To your other remark: I am no chess engine programmer, so it is not my responsibility to offer great insight, read and think about what I write ( or ignore), just as you see fit. 8-)
one game out of 10 is not significant because it also may be later one out of 100.
If you play 100 games of Crafty against Stockfish and 100 games of Crafty against Rebel and Crafty get 10 draws and 90 losses against stockfish and only 1 draw and 99 losses against Rebel then it seems a significant difference.

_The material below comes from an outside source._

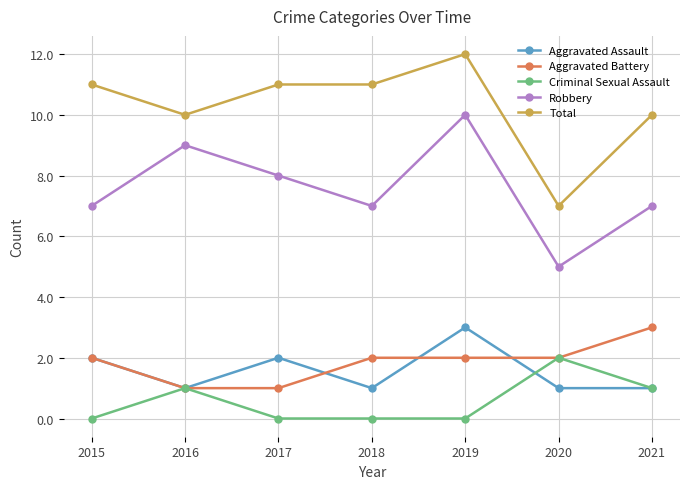

What is the highest value of the Aggravated Battery series?

3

I guess based on what I remember from your posts that you played many games of Crafty against both players but I have no data.
Uri Blass
Posts: 10897
Joined: Thu Mar 09, 2006 12:37 am
Location: Tel-Aviv Israel

Re: Stockfish 120324 a Disaster

Post by Uri Blass »

Uri Blass wrote: Tue Mar 19, 2024 1:44 pm
Peter Berger wrote: Tue Mar 19, 2024 1:08 pm
Draude wrote: Tue Mar 19, 2024 1:00 pm Yes, your few hundred games tests are statistically sound, and they bring great insight to chess engine programmers! Perhaps Crafty is stronger than you expected?
Actually, probably ten games are enough, as Crafty will get one draw most likely to my experience. Think about, what this means statistically if I am right - a little statistical lesson for the reader. :D

To your other remark: I am no chess engine programmer, so it is not my responsibility to offer great insight, read and think about what I write ( or ignore), just as you see fit. 8-)
one game out of 10 is not significant because it also may be later one out of 100.
If you play 100 games of Crafty against Stockfish and 100 games of Crafty against Rebel and Crafty get 10 draws and 90 losses against stockfish and only 1 draw and 99 losses against Rebel then it seems a significant difference.

I guess based on what I remember from your posts that you played many games of Crafty against both players but I have no data.
I checked and statistically my intuition that it seems to be a significant difference in the example I gave is correct.

Here is the formula to test it.
https://online.stat.psu.edu/stat415/lesson/9/9.4

n1=100 n2=100 Y1=10 Y2=1
based on the formula in the site
Z=2.791...>1.96 so we reject the conjecture that the probabilty for draw is the same for Stockfish and Rebel in case the real results is what I suggested.